A sala é para todos. A cozinha é para quem curte comida, obviamente. O quarto é para acessos mais íntimos. Na lavanderia não acontece nada. Acho que ninguém se diverte lavando roupa, né? Pessoas entram e saem da casa. Deixam mensagens num livro em branco.

Ouvem minhas músicas. Veem meus seriados favoritos comigo em tempo real. Compartilham trechos de livros. Batem papo. Deixam estímulos na minha rede neural. Fazem parte da minha ficção particular.

A TV foi comprada por U$ 0,99 e a assinatura dos canais custa algo como U$ 2 mês. O sofá é italiano e baixei com um código promocional. O design da minha casa é lindo e tem a minha cara. O quadro da entrada fui eu que pintei. A casa é imensa e construí com recursos que antigamente se assemelhavam ao MineCraft. É aqui que recebo amigos, conhecidos e estranhos. É aqui que todos podem manter contato e acompanhar minha vida.
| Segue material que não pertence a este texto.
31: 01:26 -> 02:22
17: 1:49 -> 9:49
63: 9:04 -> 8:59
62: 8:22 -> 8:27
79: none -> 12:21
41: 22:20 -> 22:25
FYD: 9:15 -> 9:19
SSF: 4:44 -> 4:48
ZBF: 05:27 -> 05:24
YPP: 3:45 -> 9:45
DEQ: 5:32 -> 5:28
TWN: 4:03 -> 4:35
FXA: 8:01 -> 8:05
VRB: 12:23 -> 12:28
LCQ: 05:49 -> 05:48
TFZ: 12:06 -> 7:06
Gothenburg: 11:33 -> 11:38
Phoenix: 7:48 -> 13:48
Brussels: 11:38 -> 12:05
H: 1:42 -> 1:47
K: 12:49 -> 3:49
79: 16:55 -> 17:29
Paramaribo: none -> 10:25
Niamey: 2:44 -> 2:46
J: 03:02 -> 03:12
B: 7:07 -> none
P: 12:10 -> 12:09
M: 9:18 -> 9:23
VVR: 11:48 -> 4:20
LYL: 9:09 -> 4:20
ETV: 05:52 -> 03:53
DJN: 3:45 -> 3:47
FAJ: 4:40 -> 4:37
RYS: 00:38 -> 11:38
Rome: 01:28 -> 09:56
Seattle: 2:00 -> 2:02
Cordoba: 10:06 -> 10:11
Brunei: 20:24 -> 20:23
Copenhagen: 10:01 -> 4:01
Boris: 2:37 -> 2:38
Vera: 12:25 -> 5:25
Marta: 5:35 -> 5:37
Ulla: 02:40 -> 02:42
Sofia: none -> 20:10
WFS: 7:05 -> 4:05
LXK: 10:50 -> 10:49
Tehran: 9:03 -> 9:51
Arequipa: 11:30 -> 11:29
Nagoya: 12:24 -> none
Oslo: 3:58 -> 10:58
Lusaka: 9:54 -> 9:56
Nesta “rede social”, podemos viver em um pequeno apartamento e estar numa mansão ao mesmo tempo. Ou habitar um bar. A construção é nossa.

Antes de sair, meu amigo registrou uma reação, algo próximo a um like lembrando o jurássico Facebook. Meu amigo é vintage. É alguém que viveu nos tempos em que as pessoas ficavam olhando para uma tela a fim de acompanhar o que os outros estavam pensando, falando, comentando. Foi embora sem dizer tchau. Fechou a porta e cinco minutos depois mandou chocolates de presente para mim.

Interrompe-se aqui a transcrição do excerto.